_Your assignment_
Please reproduce exactly the lines that begin the listing below, up to and including the line where "About the Phase 2 CRESTONE Study" occurs.

_Source material_
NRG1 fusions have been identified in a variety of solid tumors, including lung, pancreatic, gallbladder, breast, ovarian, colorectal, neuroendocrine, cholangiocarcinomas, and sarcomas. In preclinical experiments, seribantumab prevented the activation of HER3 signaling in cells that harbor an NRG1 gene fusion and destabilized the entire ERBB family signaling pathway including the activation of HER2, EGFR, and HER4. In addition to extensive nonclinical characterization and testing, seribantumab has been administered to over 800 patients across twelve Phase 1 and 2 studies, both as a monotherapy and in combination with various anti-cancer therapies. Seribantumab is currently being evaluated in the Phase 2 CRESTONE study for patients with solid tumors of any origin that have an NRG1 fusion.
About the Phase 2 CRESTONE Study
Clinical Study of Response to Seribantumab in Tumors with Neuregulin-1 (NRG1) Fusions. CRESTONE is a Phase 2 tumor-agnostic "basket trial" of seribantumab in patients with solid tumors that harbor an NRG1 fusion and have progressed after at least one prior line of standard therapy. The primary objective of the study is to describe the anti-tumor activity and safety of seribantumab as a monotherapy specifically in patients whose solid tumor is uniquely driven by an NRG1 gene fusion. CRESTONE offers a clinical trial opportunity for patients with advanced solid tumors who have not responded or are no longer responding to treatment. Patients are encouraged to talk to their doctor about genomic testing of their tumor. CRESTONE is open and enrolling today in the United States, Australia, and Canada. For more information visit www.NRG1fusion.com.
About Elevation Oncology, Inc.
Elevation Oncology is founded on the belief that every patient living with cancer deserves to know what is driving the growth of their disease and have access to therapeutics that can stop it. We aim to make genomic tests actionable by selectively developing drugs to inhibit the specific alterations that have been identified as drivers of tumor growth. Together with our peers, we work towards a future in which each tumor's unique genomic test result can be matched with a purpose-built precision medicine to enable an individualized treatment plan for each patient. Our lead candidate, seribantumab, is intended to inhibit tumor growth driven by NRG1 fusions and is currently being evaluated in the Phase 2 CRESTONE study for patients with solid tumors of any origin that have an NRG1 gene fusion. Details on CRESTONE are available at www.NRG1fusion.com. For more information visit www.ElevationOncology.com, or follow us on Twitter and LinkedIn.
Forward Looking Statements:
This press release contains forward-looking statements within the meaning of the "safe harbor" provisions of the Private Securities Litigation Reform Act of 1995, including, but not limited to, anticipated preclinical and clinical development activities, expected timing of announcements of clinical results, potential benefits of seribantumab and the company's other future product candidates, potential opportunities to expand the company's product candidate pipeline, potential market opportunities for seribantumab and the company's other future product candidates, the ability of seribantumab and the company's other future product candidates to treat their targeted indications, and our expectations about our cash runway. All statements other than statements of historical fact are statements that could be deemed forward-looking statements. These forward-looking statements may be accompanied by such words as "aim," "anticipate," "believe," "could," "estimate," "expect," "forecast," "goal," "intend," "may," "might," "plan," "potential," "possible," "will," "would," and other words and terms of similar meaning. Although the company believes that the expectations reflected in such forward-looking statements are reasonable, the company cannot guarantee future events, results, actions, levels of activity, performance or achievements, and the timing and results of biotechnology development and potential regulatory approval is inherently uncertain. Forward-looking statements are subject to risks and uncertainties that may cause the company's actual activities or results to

_Task output_
NRG1 fusions have been identified in a variety of solid tumors, including lung, pancreatic, gallbladder, breast, ovarian, colorectal, neuroendocrine, cholangiocarcinomas, and sarcomas. In preclinical experiments, seribantumab prevented the activation of HER3 signaling in cells that harbor an NRG1 gene fusion and destabilized the entire ERBB family signaling pathway including the activation of HER2, EGFR, and HER4. In addition to extensive nonclinical characterization and testing, seribantumab has been administered to over 800 patients across twelve Phase 1 and 2 studies, both as a monotherapy and in combination with various anti-cancer therapies. Seribantumab is currently being evaluated in the Phase 2 CRESTONE study for patients with solid tumors of any origin that have an NRG1 fusion.
About the Phase 2 CRESTONE Study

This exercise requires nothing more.